Built in coursed squared sandstone and ashlar with three semi-circular arches, Prebends’ Bridge spans the deeply incised gorge of the River Wear on the western side of its peninsula loop in Durham. Standing approximately 12m above water level, perhaps its most interesting features, to me anyway, are the paired recessed refuges in each parapet. These are created by having semi-hexagonal projections rising to full bridge height above the cutwaters of the two river piers on each side. Another noteworthy feature, which many visitors probably miss, is the series of stone drains which protrude from the outer bridge faces at road bed level. The bridge is on the Heritage at Risk Register maintained by Historic England, due to the extent of physical deterioration of its masonry and a programme of remediation is on-going.

On the angled north parapet of the bridge, towards its western end, is an inscription of the words of Sir Walter Scott, taken from his 1817 poem Harold the Dauntless. Inspired by the Viking legends of the Berserkers, Scott reputedly described the poem - evidently his last long narrative verse - as "a strange, rude story" (it features the ghost of Harold's father, the Norse King Witikind). The Prebends' Bridge inscription reads:

GREY TOWERS OF DVRHAM
YET WELL I LOVE THY MIXED AND MASSIVE PILES
HALF CHVRCH OF GOD HALF CASTLE ‘GAINST THE SCOT
AND LONG TO ROAM THESE VENERABLE AISLES
WITH RECORDS STORED OF DEEDS LONG SINCE FORGOT


The Scott inscription on the north parapet of Prebends' Bridge
(photograph taken 10 February 2016).

The view up river to the north from the west end of the bridge was captured as a watercolour by J.M.W. Turner in about 1836. This famous atmospheric work, with the Cathedral rising above the wooded river gorge, was produced to be engraved as an illustration in Turner’s Picturesque Views in England and Wales.

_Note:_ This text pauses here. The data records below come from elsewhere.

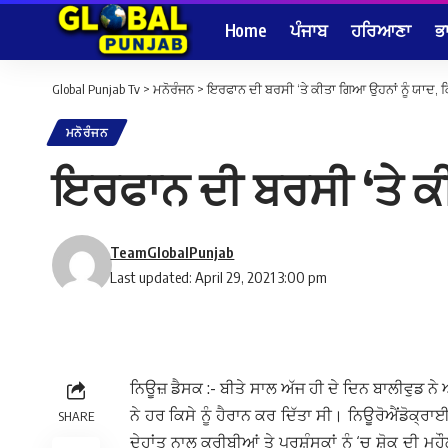
Home
ਪੰਜਾਬ
ਹਰਿਆਣਾ
ਭ
Global Punjab Tv
>
ਮਨੋਰੰਜਨ
>
ਇਰਫਾਨ ਦੀ ਬਰਸੀ ‘ਤੇ ਕੀਤਾ ਗਿਆ ਉਹਨਾਂ ਨੂੰ ਯਾਦ, ਕ
ਮਨੋਰੰਜਨ
ਇਰਫਾਨ ਦੀ ਬਰਸੀ ‘ਤੇ ਕੀ
TeamGlobalPunjab
Last updated: April 29, 2021 3:00 pm
ਨਿਊਜ਼ ਡੈਸਕ :- ਬੀਤੇ ਸਾਲ ਅੱਜ ਹੀ ਦੇ ਦਿਨ ਬਾਲੀਵੁਡ ਨ
ਨੇ ਹਰ ਕਿਸੇ ਨੂੰ ਹੈਰਾਨ ਕਰ ਦਿੱਤਾ ਸੀ। ਨਿਊਰੋਐਂਡੋਕ੍
SHARE
ਦੇਹਾਂਤ ਨਾਲ ਕਰੀਬੀਆਂ ਤੇ ਪ੍ਰਸ਼ੰਸਕਾਂ ਨੂੰ ‘ਚ ਸ਼ੋਕ ਦੀ ਮ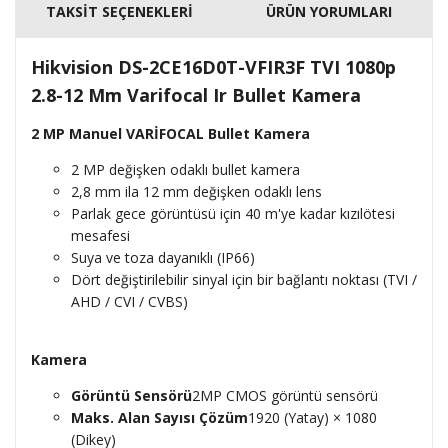
TAKSİT SEÇENEKLERİ
ÜRÜN YORUMLARI
Hikvision DS-2CE16D0T-VFIR3F TVI 1080p
2.8-12 Mm Varifocal Ir Bullet Kamera
2 MP Manuel VARİFOCAL Bullet Kamera
2 MP değişken odaklı bullet kamera
2,8 mm ila 12 mm değişken odaklı lens
Parlak gece görüntüsü için 40 m'ye kadar kızılötesi
mesafesi
Suya ve toza dayanıklı (IP66)
Dört değiştirilebilir sinyal için bir bağlantı noktası (TVI /
AHD / CVI / CVBS)
Kamera
Görüntü Sensörü
2MP CMOS görüntü sensörü
Maks. Alan Sayısı Çözüm
1920 (Yatay) × 1080
(Dikey)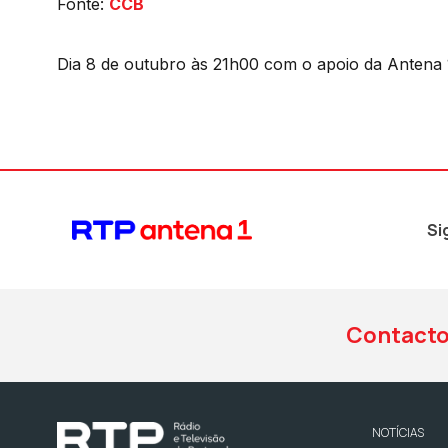
Fonte:
CCB
Dia 8 de outubro às 21h00 com o apoio da Antena 
Si
Contact
NOTÍCIAS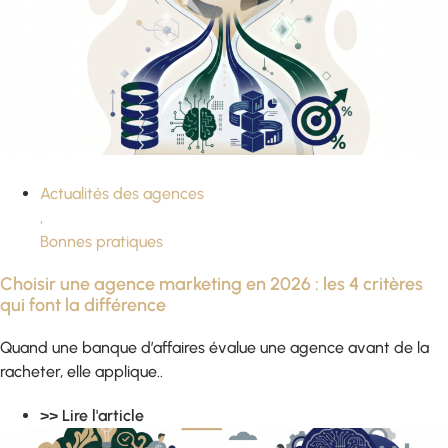
Actualités des agences
,
Bonnes pratiques
Choisir une agence marketing en 2026 : les 4 critères
qui font la différence
Quand une banque d’affaires évalue une agence avant de la
racheter, elle applique..
>> Lire l'article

The watercolour was based on sketches made by Turner on several earlier visits to Durham, the last thought to be in 1817.
 


View up river to the north from Prebends' Bridge (photograph taken mid afternoon 10 February 2016); while the wooded river gorge is in deepening shadow, the Cathedral remains brightly
illuminated by the late winter sun; Framwellgate Bridge spans the Wear in the distance.
.
 
Turner’s famous watercolour can be found online elsewhere; I'll end with a lesser known illustration of Prebends' Bridge.


This illustration of Prebends' Bridge and the Cathedral beyond supposedly dates
 to the early 19th century, though its precise date and the identity of the illustrator
are unknown. Note the fisherman on the riverbank in the foreground.